Sum of nth roots of unity
Question: If $c\neq 1$ is an $n^{th}$ root of unity then, $1+c+...+c^{n-1} = 0$
Attempt: So I have established that I need to show that $$\sum^{n-1}_{k=0} e^{\frac{i2k\pi}{n}}=\frac{1-e^{\frac{ik2\pi}{n}}}{1-e^{\frac{i2\pi}{n}}} =0$$ by use of the sum of geometric series'. My issue is proceeding further to show that this is indeed true.
The right hand side should be
$$\frac{1-e^{\frac{in2\pi}{n}}}{1-e^{\frac{i2\pi}{n}}}=0$$
since $e^{\frac{in2\pi}{n}}=e^{i2\pi}=1$.
If a finite set of complex numbers is symmetric about a line passing through the origin, then its sum must lie on that line; if it is symmetric about two different lines through the origin, then its sum must be zero.

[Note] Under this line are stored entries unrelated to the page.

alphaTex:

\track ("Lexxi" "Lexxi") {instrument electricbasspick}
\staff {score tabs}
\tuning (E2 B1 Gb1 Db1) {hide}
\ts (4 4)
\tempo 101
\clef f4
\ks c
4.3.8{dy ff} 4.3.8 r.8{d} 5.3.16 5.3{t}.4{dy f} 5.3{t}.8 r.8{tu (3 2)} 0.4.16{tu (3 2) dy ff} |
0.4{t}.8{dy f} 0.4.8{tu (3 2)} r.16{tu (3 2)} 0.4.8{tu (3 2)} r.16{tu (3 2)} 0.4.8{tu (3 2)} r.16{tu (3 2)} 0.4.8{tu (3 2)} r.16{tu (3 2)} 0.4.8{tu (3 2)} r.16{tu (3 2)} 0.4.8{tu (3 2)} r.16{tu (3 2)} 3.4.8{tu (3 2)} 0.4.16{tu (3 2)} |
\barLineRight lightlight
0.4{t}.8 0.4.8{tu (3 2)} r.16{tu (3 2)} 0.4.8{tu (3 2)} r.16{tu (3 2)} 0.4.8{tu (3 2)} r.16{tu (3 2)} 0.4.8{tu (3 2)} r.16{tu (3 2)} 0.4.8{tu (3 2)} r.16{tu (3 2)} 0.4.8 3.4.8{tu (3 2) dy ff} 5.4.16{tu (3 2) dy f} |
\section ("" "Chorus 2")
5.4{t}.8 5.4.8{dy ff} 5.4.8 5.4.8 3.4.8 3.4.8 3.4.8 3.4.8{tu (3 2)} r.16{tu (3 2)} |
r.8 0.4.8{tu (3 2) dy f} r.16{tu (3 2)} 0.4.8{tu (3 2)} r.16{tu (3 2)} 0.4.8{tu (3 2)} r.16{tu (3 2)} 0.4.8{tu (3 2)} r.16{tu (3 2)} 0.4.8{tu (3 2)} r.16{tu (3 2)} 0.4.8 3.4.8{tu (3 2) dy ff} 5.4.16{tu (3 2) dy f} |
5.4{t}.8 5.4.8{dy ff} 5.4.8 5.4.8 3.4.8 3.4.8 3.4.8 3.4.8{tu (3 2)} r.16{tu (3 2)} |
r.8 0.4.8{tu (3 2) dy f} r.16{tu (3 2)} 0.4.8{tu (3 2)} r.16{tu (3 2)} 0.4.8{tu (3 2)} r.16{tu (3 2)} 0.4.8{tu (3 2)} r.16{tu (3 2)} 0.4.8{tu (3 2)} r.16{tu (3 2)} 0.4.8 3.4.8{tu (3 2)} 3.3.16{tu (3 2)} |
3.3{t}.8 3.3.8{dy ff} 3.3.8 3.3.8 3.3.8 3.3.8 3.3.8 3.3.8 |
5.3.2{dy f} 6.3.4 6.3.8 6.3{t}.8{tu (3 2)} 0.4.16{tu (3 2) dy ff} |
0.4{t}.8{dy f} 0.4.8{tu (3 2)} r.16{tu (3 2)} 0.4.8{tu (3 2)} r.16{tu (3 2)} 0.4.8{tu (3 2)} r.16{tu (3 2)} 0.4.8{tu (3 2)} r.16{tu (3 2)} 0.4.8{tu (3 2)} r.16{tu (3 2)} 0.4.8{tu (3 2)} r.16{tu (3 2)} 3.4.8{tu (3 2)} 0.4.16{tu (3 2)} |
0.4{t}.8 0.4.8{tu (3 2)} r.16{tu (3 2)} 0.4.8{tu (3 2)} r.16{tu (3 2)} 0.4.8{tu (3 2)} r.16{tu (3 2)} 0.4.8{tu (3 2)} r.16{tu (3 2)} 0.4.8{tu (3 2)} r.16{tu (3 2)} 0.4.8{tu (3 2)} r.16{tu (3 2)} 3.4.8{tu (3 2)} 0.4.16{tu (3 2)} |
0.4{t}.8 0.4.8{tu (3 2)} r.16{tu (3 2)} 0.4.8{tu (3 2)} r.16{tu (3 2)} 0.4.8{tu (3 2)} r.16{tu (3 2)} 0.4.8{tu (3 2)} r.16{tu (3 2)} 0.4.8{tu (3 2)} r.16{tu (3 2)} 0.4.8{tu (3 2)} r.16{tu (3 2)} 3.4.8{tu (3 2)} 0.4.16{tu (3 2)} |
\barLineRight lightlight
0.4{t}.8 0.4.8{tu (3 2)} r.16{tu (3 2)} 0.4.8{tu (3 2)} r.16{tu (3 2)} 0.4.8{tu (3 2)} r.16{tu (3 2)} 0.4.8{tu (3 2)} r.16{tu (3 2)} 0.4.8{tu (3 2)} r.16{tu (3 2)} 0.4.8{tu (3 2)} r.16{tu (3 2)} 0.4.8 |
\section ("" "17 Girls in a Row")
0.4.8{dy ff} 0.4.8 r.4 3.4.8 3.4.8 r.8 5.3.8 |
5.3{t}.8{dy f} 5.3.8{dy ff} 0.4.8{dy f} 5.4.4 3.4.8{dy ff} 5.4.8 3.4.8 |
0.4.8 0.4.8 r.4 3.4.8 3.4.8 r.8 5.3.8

The $n^{\text{th}}$ roots of unity are the vertices of a regular $n$-gon centered at the origin, which has $n$ lines of symmetry. Hence, for $n\ge2,$ the sum is zero.
Since $c \neq 1$ we have $1+c+\cdots+c^{n-1} = { 1-c^n \over 1-c}$. Then $c^n=1$ finishes.
Are you sure you are supposed to use complex analysis to do this? If so what I am saying is irrelevant but here is another 'easy' method.
If $c$ is an nth root of unity then $c$ satisfies the equation $c^n-1$. Factorise this and you should be able to get to the answer.
A variation of the answer of bof: the $n$-th roots of unity are the vertices of a regular $n$-gon centered at the origin and the product by $e^{2\pi i/n}$ is a rotation of angle $2\pi/n$ that leaves invariant the set of $n$-th roots. This means that $$e^{2\pi i/n}\sum^{n-1}_{k=0} e^{2k\pi i/n} = \sum^{n-1}_{k=0} e^{2k\pi i/n}$$ i.e., $$(e^{2\pi i/n}-1)\sum^{n-1}_{k=0} e^{2k\pi i/n} = 0.$$